_TASK INPUT_.
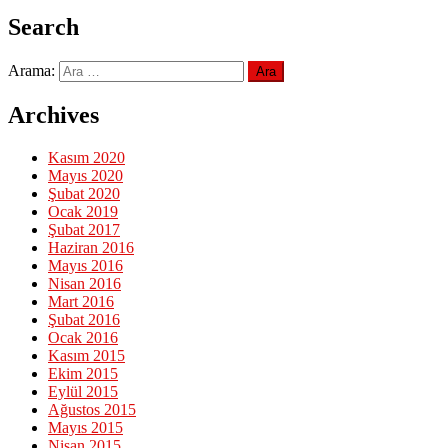
Search
Arama:
Archives
Kasım 2020
Mayıs 2020
Şubat 2020
Ocak 2019
Şubat 2017
Haziran 2016
Mayıs 2016
Nisan 2016
Mart 2016
Şubat 2016
Ocak 2016
Kasım 2015
Ekim 2015
Eylül 2015
Ağustos 2015
Mayıs 2015
Nisan 2015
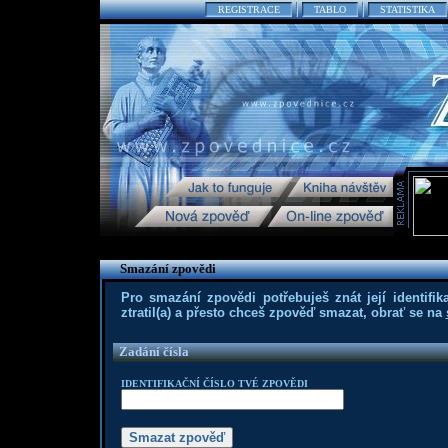
REGISTRACE
TABLO
STATISTIKA
Smazání zpovědi
Pro smazání zpovědi potřebuješ znát její identifika
ztratil(a) a přesto chceš zpověď smazat, obrať se na
Zadání čísla
IDENTIFIKAČNÍ ČÍSLO TVÉ ZPOVĚDI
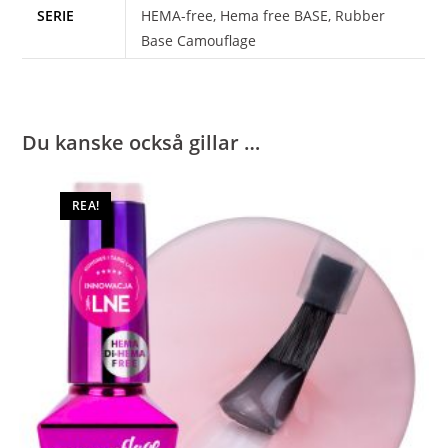
SERIE
HEMA-free, Hema free BASE, Rubber
Base Camouflage
Du kanske också gillar …
REA!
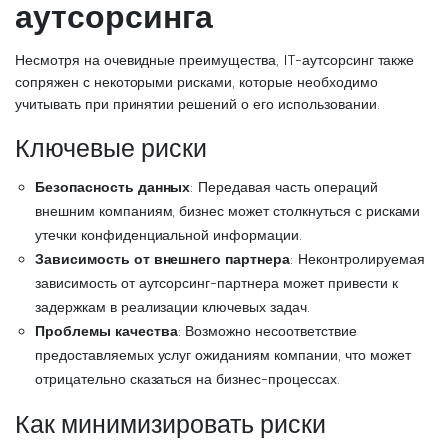
аутсорсинга
Несмотря на очевидные преимущества, IT-аутсорсинг также
сопряжен с некоторыми рисками, которые необходимо
учитывать при принятии решений о его использовании.
Ключевые риски
Безопасность данных
: Передавая часть операций
внешним компаниям, бизнес может столкнуться с рисками
утечки конфиденциальной информации.
Зависимость от внешнего партнера
: Неконтролируемая
зависимость от аутсорсинг-партнера может привести к
задержкам в реализации ключевых задач.
Проблемы качества
: Возможно несоответствие
предоставляемых услуг ожиданиям компании, что может
отрицательно сказаться на бизнес-процессах.
Как минимизировать риски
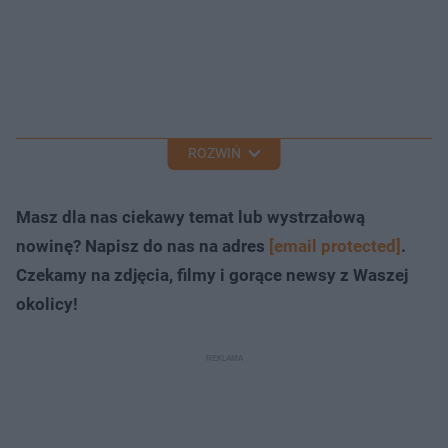
ROZWIŃ
Masz dla nas ciekawy temat lub wystrzałową
nowinę? Napisz do nas na adres
[email protected]
.
Czekamy na zdjęcia, filmy i gorące newsy z Waszej
okolicy!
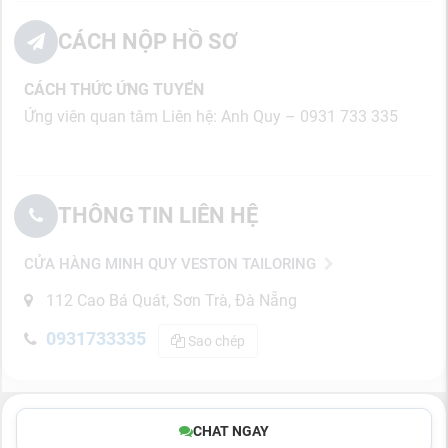
CÁCH NỘP HỒ SƠ
CÁCH THỨC ỨNG TUYỂN
Ứng viên quan tâm Liên hệ: Anh Quy – 0931 733 335
THÔNG TIN LIÊN HỆ
CỬA HÀNG MINH QUY VESTON TAILORING
112 Cao Bá Quát, Sơn Trà, Đà Nẵng
0931733335
Sao chép
CHAT NGAY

_AIM OF THE EXERCISE_. Can you rewrite the records above with "Archives" changed to "Arşiv", keeping every other line the same and leaving out the pictures?

_PROBLEM SOLUTION_.
Search
Arama:
Arşiv
Kasım 2020
Mayıs 2020
Şubat 2020
Ocak 2019
Şubat 2017
Haziran 2016
Mayıs 2016
Nisan 2016
Mart 2016
Şubat 2016
Ocak 2016
Kasım 2015
Ekim 2015
Eylül 2015
Ağustos 2015
Mayıs 2015
Nisan 2015
REGISTRACE
TABLO
STATISTIKA
Smazání zpovědi
Pro smazání zpovědi potřebuješ znát její identifika
ztratil(a) a přesto chceš zpověď smazat, obrať se na
Zadání čísla
IDENTIFIKAČNÍ ČÍSLO TVÉ ZPOVĚDI
SERIE
HEMA-free, Hema free BASE, Rubber
Base Camouflage
Du kanske också gillar …
REA!
аутсорсинга
Несмотря на очевидные преимущества, IT-аутсорсинг также
сопряжен с некоторыми рисками, которые необходимо
учитывать при принятии решений о его использовании.
Ключевые риски
Безопасность данных
: Передавая часть операций
внешним компаниям, бизнес может столкнуться с рисками
утечки конфиденциальной информации.
Зависимость от внешнего партнера
: Неконтролируемая
зависимость от аутсорсинг-партнера может привести к
задержкам в реализации ключевых задач.
Проблемы качества
: Возможно несоответствие
предоставляемых услуг ожиданиям компании, что может
отрицательно сказаться на бизнес-процессах.
Как минимизировать риски
ROZWIŃ
Masz dla nas ciekawy temat lub wystrzałową
nowinę? Napisz do nas na adres
[email protected]
.
Czekamy na zdjęcia, filmy i gorące newsy z Waszej
okolicy!
CÁCH NỘP HỒ SƠ
CÁCH THỨC ỨNG TUYỂN
Ứng viên quan tâm Liên hệ: Anh Quy – 0931 733 335
THÔNG TIN LIÊN HỆ
CỬA HÀNG MINH QUY VESTON TAILORING
112 Cao Bá Quát, Sơn Trà, Đà Nẵng
0931733335
Sao chép
CHAT NGAY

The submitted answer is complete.